CETA : les producteurs français sacrifiés pour un plat de lentilles… canadiennes
« Il reste la moitié de la récolte en stock », alertent des producteurs de lentilles bio audois, qui pointent les importations canadiennes qui inondent le marché français. « Des tonnes de lentilles produites dans la région moisissent dans des dépôts pendant que la France en importe pour deux fois moins cher », déclare Yann Bertin, directeur de la coopérative Graines Équitables, interrogé par L’Indépendant. Mais à la source du problème de concurrence canadienne, il y aurait de la chimie, selon le site Epoch Times, qui titre sur « Le scandale des pesticides dans nos assiettes ».
Les gens *signent des pétitions contre les pesticides*
Les agriculteurs * produisent des lentilles sans pesticides*
Les gens *achètent les lentilles d’importations produites avec des pesticides*
Les agriculteurs *sont ruinés* https://t.co/qgLNElGWsz
— Denis Beauchamp (@GrainHedger) January 31, 2026
Des lentilles canadiennes gorgées de pesticides interdits
Alors, sont-ce finalement leurs moindres coûts de production ou l’emploi de pesticides qui permet aux Canadiens d’exporter massivement leurs lentilles en France, au risque de ruiner nos producteurs nationaux ? En fait, les deux, et ils sont d’ailleurs intimement liés, comme nous l’allons voir. Pour pouvoir récolter les lentilles, il faut en effet attendre que la plante sèche, grâce à la chaleur et au soleil. Ce qui explique l’importance des productions dans les régions méridionales, mais aussi le fait que partout en France, on procède à une seule récolte annuelle en laissant travailler Dame Nature. Au Canada, en revanche, où une stratégie volontairement exportatrice a été mise en pratique, le climat y est par trop humide pour produire naturellement. On assèche donc artificiellement la plante en la « tuant » au moyen de pesticides. Des pesticides dont l’usage est interdit aux producteurs français, du fait de la transposition chez nous de la réglementation bruxelloise, mais qui sont pourtant pour certains - et c’est tout de même un comble - produits en Europe.
Le scandale des lentilles canadiennes vendues dans nos supermarchés
L’accord de libre-échange avec le Canada permet l’entrée en France de lentilles cultivées avec des produits interdits chez nous, et dont des résidus subsistent dans le produit final.
Résultat : destruction… pic.twitter.com/oUbeOQCAFc
— Hugo Clément (@hugoclement) November 5, 2025
Récapitulons : des entreprises agro-industrielles ouest-canadiennes produisent massivement et artificiellement des lentilles grâce à l’utilisation de pesticides européens, afin de les vendre ensuite en Europe, et notamment en France où l’emploi de ces pesticides est interdit, et ce à des prix cassés.
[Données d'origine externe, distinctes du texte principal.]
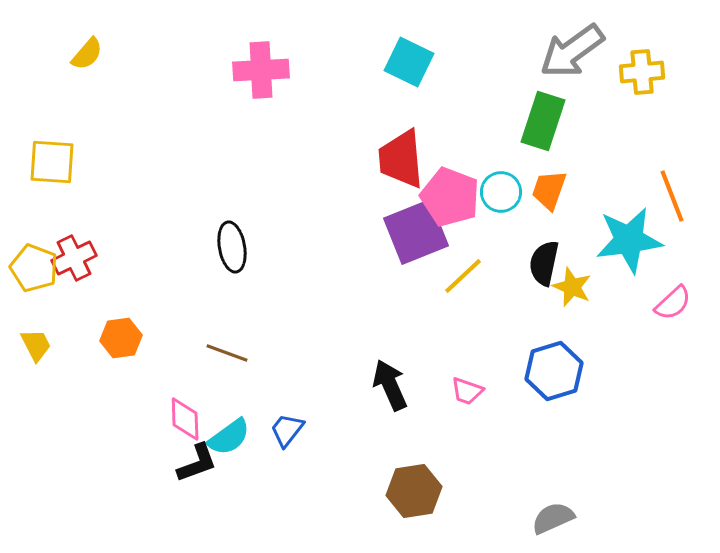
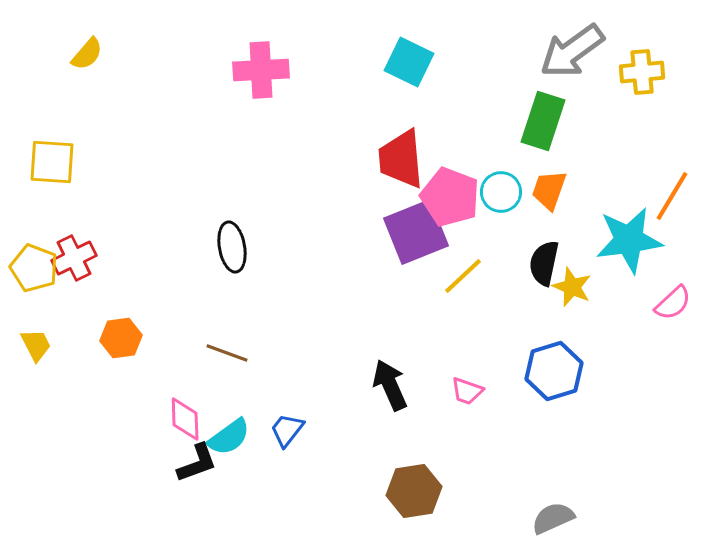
orange line: rotated 52 degrees clockwise
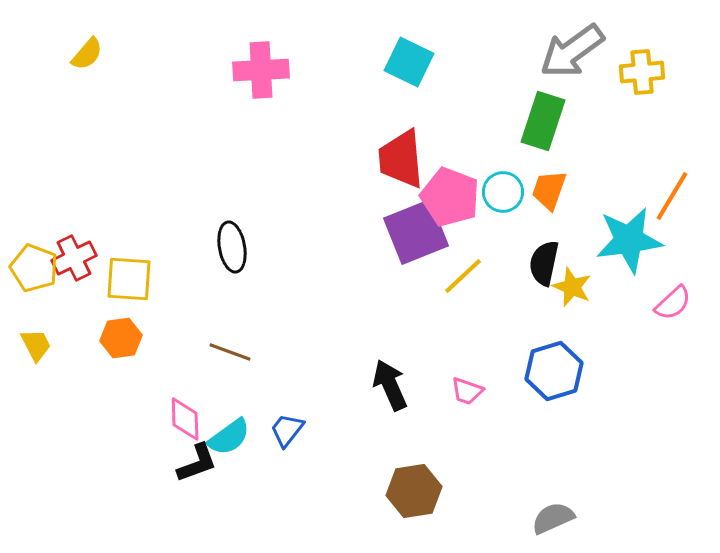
yellow square: moved 77 px right, 117 px down
cyan circle: moved 2 px right
brown line: moved 3 px right, 1 px up
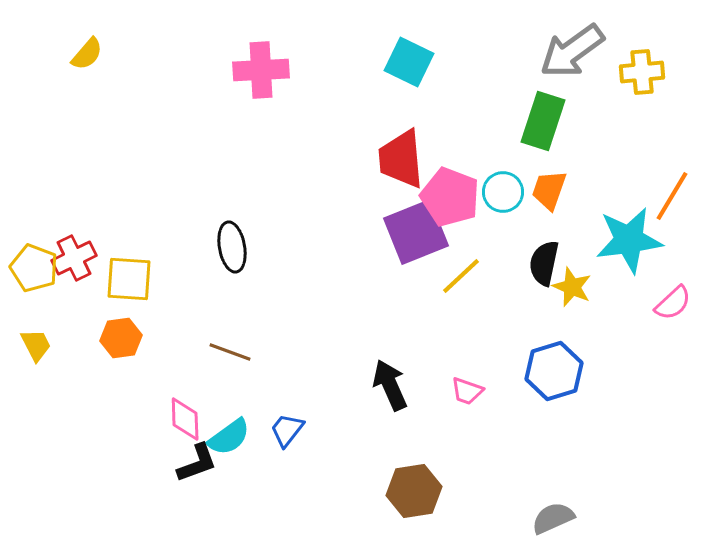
yellow line: moved 2 px left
Des prix de revient qui vont du simple au double
Et là, il faut parler chiffres, car ils donnent quelque peu le vertige. La méthode canadienne permet en effet de diviser par deux le prix de revient des lentilles produites par rapport aux méthodes de production conventionnelles, et plus encore par rapport à la culture bio. Une manne pour les acheteurs de la grande distribution notamment, dont le prix est le plus souvent le seul critère de référencement pour les produits d’entrée de gamme à très forts volumes. Dans les rayons, certains paquets de lentilles canadiennes arborent même un drapeau tricolore pour tromper les clients. Et la traduction en magasin est sans appel : selon les relevés de terrain que rapporte Epoch Times, « les lentilles canadiennes sont vendues autour de 1,75 euro le paquet, contre environ 4,50 euros pour la lentille française, soit un écart de 2,75 euros ». Mais il faut ajouter à cela qu'un cinquième, seulement, des communes françaises respecteraient les règles de la loi Egalim, censée permettre de lutter contre ces pratiques illégales, dans leurs achats pour les cantines, nourrissant ainsi des centaines de milliers d'enfants aux lentilles à la sauce pesticide...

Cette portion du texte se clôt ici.